Search code examples
pythonapache-kafkaredisproducer-consumer

Best data structure to maintain a table from a stream of Kafka update messages in Python


Suppose I have a tabular dataset of fixed dimension (N x M). I receive a stream of updates from Kafka updating entries in this table. Ultimately, I'd like to have a pandas dataframe with a recent version of the table, and I'm considering a few options for doing that:

  1. Maintain it in memory as a table / dataframe. My concern here, is I don't know if I can avoid multithreading, since one process will perpetually be in a for loop of receiving messages.

  2. Maintain it in an external structure, and have a separate process independently read from it. Choices of external data stores: a) SQLite - Might have concurrency issues, and updates for arbitrary rows are probably a bit messy. b) Redis - Easy to maintain, but hard to query / read the whole table at once (which is how I would generally be accessing the data).

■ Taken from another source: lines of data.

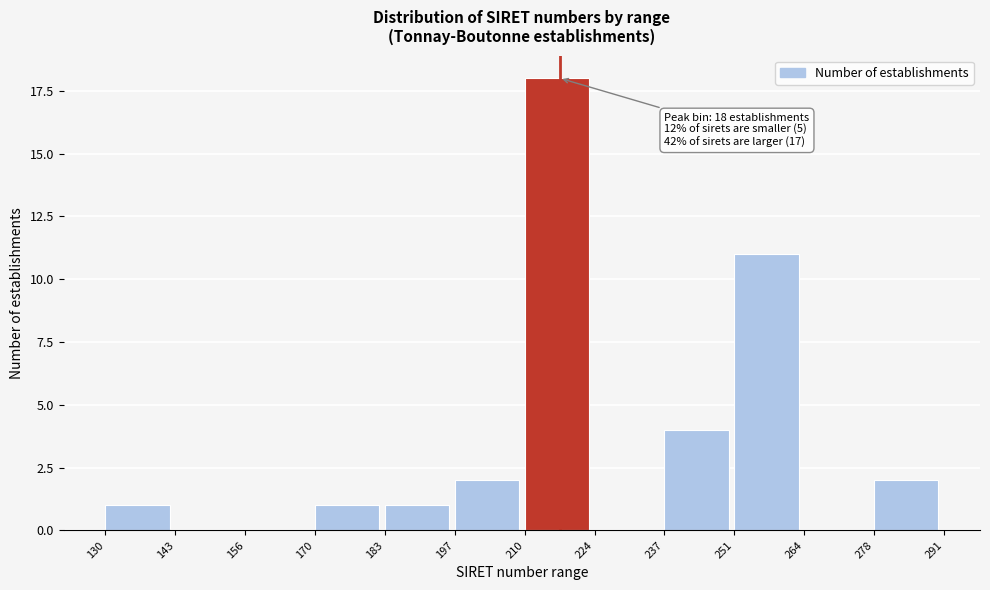

Reading right to left, what are all the values shown in this chart?

278=2	264=0	251=11	237=4	224=0	210=18	197=2	183=1	170=1	156=0	143=0	130=1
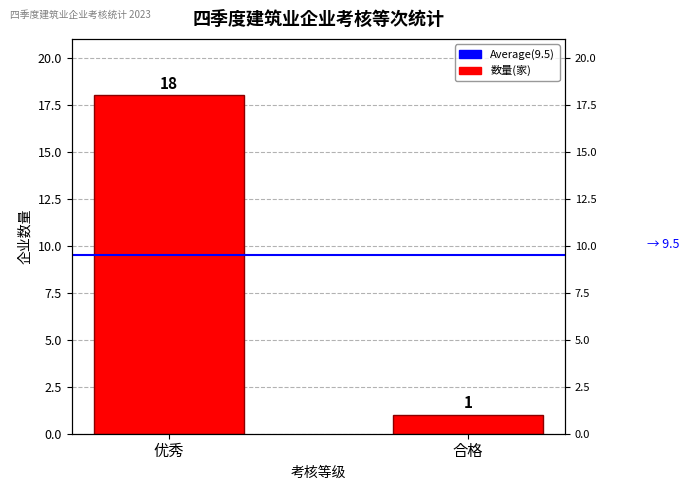

What is the difference between the maximum and minimum values?

17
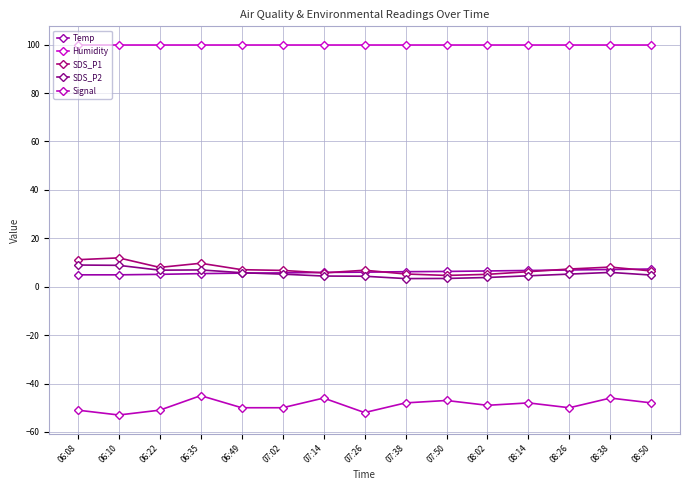

Reading left to right, list all the values displayed in this chart.

Temp: 06:08=4.9	06:10=4.9	06:22=5.1	06:35=5.4	06:49=5.6	07:02=5.7	07:14=5.9	07:26=6.0	07:38=6.2	07:50=6.3	08:02=6.5	08:14=6.7	08:26=6.9	08:38=7.1	08:50=7.3
Humidity: 06:08=99.9	06:10=99.9	06:22=99.9	06:35=99.9	06:49=99.9	07:02=99.9	07:14=99.9	07:26=99.9	07:38=99.9	07:50=99.9	08:02=99.9	08:14=99.9	08:26=99.9	08:38=99.9	08:50=99.9
SDS_P1: 06:08=11.2	06:10=11.9	06:22=8.0	06:35=9.7	06:49=7.0	07:02=6.7	07:14=5.7	07:26=6.8	07:38=5.2	07:50=4.7	08:02=5.1	08:14=6.2	08:26=7.3	08:38=8.1	08:50=6.5
SDS_P2: 06:08=8.9	06:10=8.8	06:22=6.8	06:35=6.9	06:49=5.8	07:02=5.2	07:14=4.4	07:26=4.3	07:38=3.4	07:50=3.4	08:02=3.8	08:14=4.5	08:26=5.2	08:38=5.9	08:50=4.8
Signal: 06:08=-51.0	06:10=-53.0	06:22=-51.0	06:35=-45.0	06:49=-50.0	07:02=-50.0	07:14=-46.0	07:26=-52.0	07:38=-48.0	07:50=-47.0	08:02=-49.0	08:14=-48.0	08:26=-50.0	08:38=-46.0	08:50=-48.0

I'm a bit of a Kafka beginner, so any advice here would be appreciated. How would you approach this problem? Thanks!

EDIT: I guess I could also just maintain it in memory and then just push the whole thing to SQLite?


Solution

  • My initial approach would be to ask: can I create a "good enough" solution to start with, and optimize it later if needed?

    Unless you need to worry about very sensitive information (like healthcare or finance data), or data that is going to definitely going to scale up very quickly, then I would suggest trying a simple solution first and then see if you hit any problems. You may not!

    Ultimately, I would probably go with the SQLite solution to start with, as it's relatively simple to set up and it's a good fit for the use case (i.e. "transactional" situations).

    Here are some considerations I would think about:

    Pros/cons of a single process

    Unless your data is high-velocity / high-volume, your suggestion of consuming and processing the data in the same process is probably fine. Processing data locally is much faster than receiving it over the network (assuming your Kafka feed isn't on your local computer), so your data ingest from Kafka would probably be the bottleneck.

    But, this could be expensive to have a Python process spinning indefinitely, and you would need to make sure to store your data out to a file or database in order to keep it from being lost if your process shut down.

    Relational database (e.g. SQLite)

    Using a relational database like SQLite is probably your best bet, once again depending on the velocity of the data you're receiving. But relational databases are used all the time for transactional purposes (in fact that's one of their primary intended purposes), meaning high volume and velocity of writes—so it would definitely make sense to persist your data in SQLite and make your updates there as well. You could see about breaking your data into separate tables if it made sense (e.g. third normal form), or you could keep it all in one table if that was a better fit.

    Maintain the table in memory

    You could also keep the table in memory, like you suggested, as long as you're persisting it to disk in some fashion (CSV, SQLite, etc.) after updates. For example, you could:

    1. Have your copy in memory.
    2. When you get an update, make the update to your in-memory table.
    3. Write the table to disk.
    4. If your process stops or restarts, read the table from memory to start.

    Pandas can be slower for accessing and updating individual values in rows, though, so it might actually make more sense to keep your table in memory as a dictionary or something and write it to disk without using pandas. But if you can get away with doing it all in pandas (re: velocity and volume), that could be a fine way to start too.